My latest rant is against support plans for enterprise software. It’s frustrating to be spending hundreds of thousands of dollars on a contract and yet be forced to pay an additional fee for support. Even worse, this additional fee is usually a function of your existing spend.
I understand the rationale - there needs to be a cost to support otherwise everyone has an incentive to escalate and spend is likely correlated with complexity and volume of services used but it just feels as if I’m being nickel and dimed.
As an example, AWS offers the following support plans:
Using their pricing example, if you spend $85,000/month on AWS a “Business Support” plan will cost you $6,150/month - or $73,800. Now you have to do the tradeoff between having someone from AWS be available for at most a few hours a week versus being able to hire someone full time - just not in the Bay Area. At $1.2M/month and the “Enterprise Support” plan the AWS support now costs $846,000/year - how many engineers can you hire with that?

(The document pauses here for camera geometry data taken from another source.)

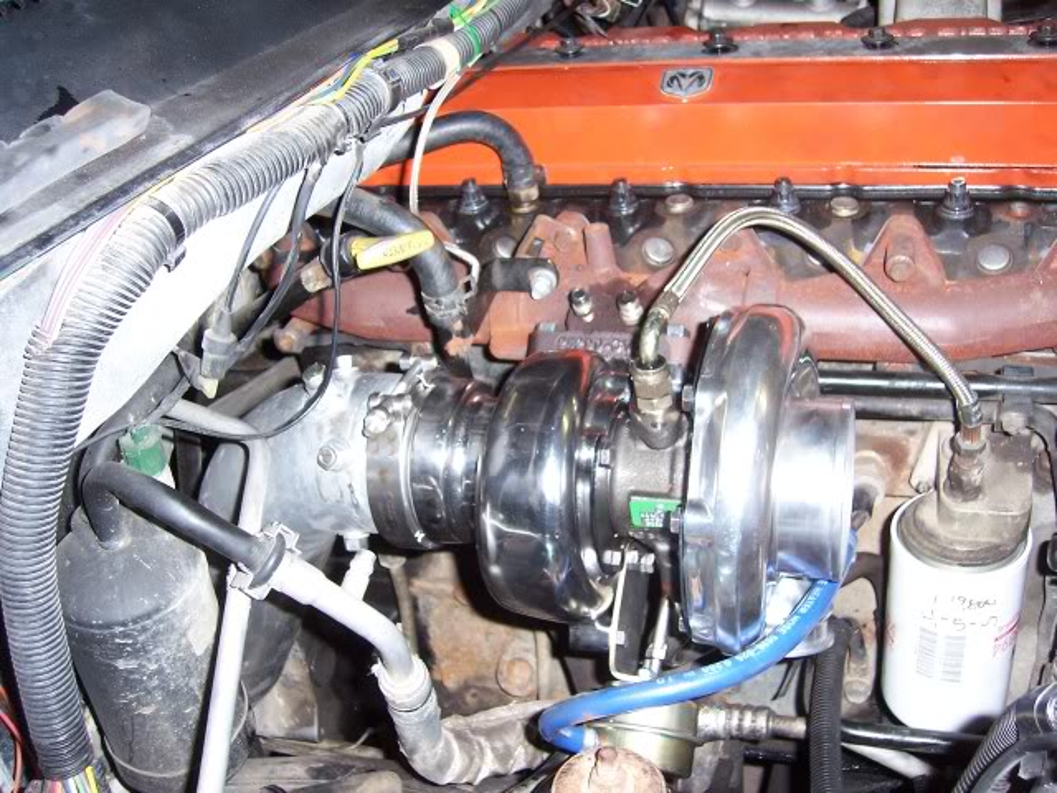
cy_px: 396
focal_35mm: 36
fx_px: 1099
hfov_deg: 51.4
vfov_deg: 39.7
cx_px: 528
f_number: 3
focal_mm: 6
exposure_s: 1/60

I’d prefer a model where the cost of support was a function of the support provided example. One idea is to charge on a per case basis. Another option is to give customers a fixed amount of cases as a function of their spend and then charge overages. Another option is to price that cost into your product.
It’s an exaggeration but one can argue that the fact that a product even needs support indicates a deficiency in the product. Treating support as an additional revenue stream may lead to product decisions that would not be made in a world where support was treated as a cost.
As a counterpoint - there really is value in support. They know the systems better than you do. They have access to the engineers and product managers. They have the ability to escalate if there are clear issues. Yet having to pay for it on top of an already large bill just feels wrong.